Señales de que tu perro es miedoso

También existen otras señales que nos indican que nuestro amigo de cuatro patas está asustado:

  • Temblores y agitación
  • Taquicardia
  • Se orina y/o defeca
  • Jadeos
  • Hipersalivación
  • Pupilas dilatadas

En cuanto a su lenguaje corporal, podemos señalar que:

  • Eriza su pelo
  • Agazapa su cuerpo contra el suelo
  • Tira sus orejas hacia atrás
  • Tiene el rabo caído o entre sus patas
  • Mira de forma fija a la persona o cosa que “lo amenaza”

¿Cómo proceder si tu peludo es miedoso?

Ante un perro asustado, no dudes en consultar al veterinario o a algún especialista en comportamiento animal.

Lo más probable es que los temores de tu peludo no desaparezcan por si solos. Al contrario, seguramente empeorarán con el paso del tiempo. Por eso, es importante que busques una solución para los miedos de tu amigo de cuatro patas.

Lo primero que debes hacer, entonces, es tratar de determinar qué es lo que provoca que tu can se asuste.

Estrategias para aplicar si tienes un perro asustadizo

Ten presente que, una vez determinada la causa del miedo de tu perro, puede tratarse y obtener una rehabilitación parcial o total. Para ello, suelen emplearse 2 métodos: la desensibilización y el contra-condicionamiento.

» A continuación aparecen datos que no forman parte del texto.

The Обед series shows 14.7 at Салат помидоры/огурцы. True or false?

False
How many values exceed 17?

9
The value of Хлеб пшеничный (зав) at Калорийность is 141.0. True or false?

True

La desensibilización consiste en ir exponiendo al animal a niveles muy bajos de lo que está causando su temor e ir incrementando esa exposición a medida que va perdiendo el miedo. El proceso es muy lento y hay que armarse de paciencia ya que, si vamos muy rápido, seguramente no tendremos éxito.

El contra-condicionamento, por su parte, consiste en tratar de emparejar el estímulo de miedo con una acción o comportamiento incompatible con el comportamiento de miedo. Por ejemplo, enseñar al perro a sentarse cuando aparezca el objeto de su temor.

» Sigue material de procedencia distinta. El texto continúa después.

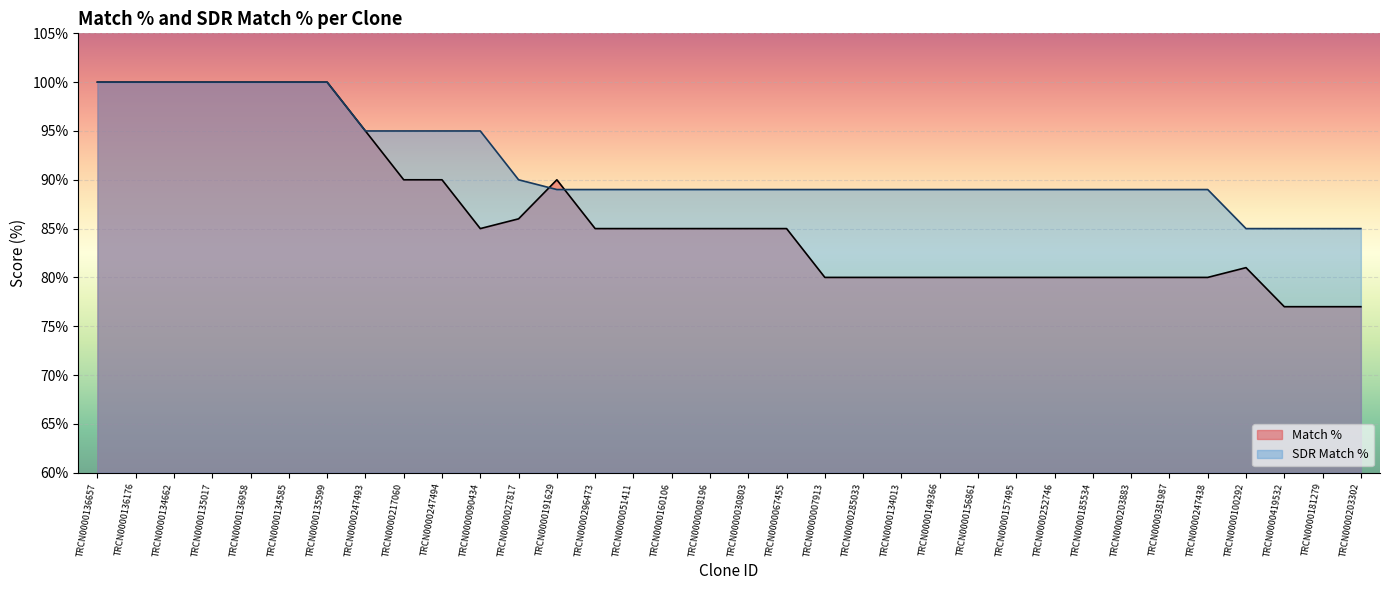

What is the label of the 5th point from the right?

TRCN0000247438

En algunos casos pueden aplicarse también tratamientos farmacológicos. Pero solo son efectivos si son acompañados de pautas que intenten modificar la conducta del peludo.

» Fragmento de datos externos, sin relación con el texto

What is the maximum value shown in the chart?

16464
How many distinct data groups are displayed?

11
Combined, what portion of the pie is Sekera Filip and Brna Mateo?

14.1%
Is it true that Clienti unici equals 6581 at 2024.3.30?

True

Lo que no debes hacer ante un animal temoroso

Autor: Nathan Eaton Jr.
Autor: Nathan Eaton Jr.

Si tu perro es miedoso, evita estas actitudes:

Castigarlo ante sus distintas reacciones. Solo lo volverás más temeroso.

Forzarlo a que experimente la situación que le produce miedo.

Sobreestimularlo. Un animal estresado se vuelve más sensible a todo lo que le rodea.

Reforzar su comportamiento temeroso con caricias o halagos. Felicítalo y prémialo cuando logre avances y vaya perdiendo su temor.

Paciencia y amor para dejar atrás los temores de tu peludo

Lo mejor que puedes hacer mientras tu peludo intenta dejar atrás sus temores es garantizarle un entorno seguro y previsible. Seguir una rutina diaria en relación a paseos y alimentación es lo más conveniente en estos casos.

Busca también la manera de fortalecer tu vínculo con él, para que se sienta relajado y protegido. Además, estimúlalo con juguetes y con distintos juegos y ejercicios de inteligencia.

Como siempre, ten mucha paciencia y trátalo con el cariño y el respeto que se merece.